▸ TASK DESCRIPTION: Leaving out every line before the one with "Grain céramique, bonne durée de vie", write out the rest of the records below exactly.

▸ MATERIAL FOR THE TASK:
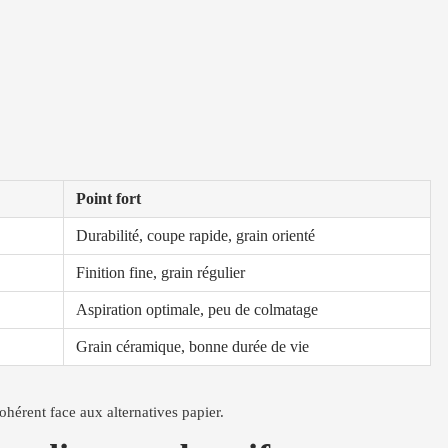
Point fort
Durabilité, coupe rapide, grain orienté
Finition fine, grain régulier
Aspiration optimale, peu de colmatage
Grain céramique, bonne durée de vie
cohérent face aux alternatives papier.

▸ SOLUTION TO THIS TASK:
Grain céramique, bonne durée de vie
cohérent face aux alternatives papier.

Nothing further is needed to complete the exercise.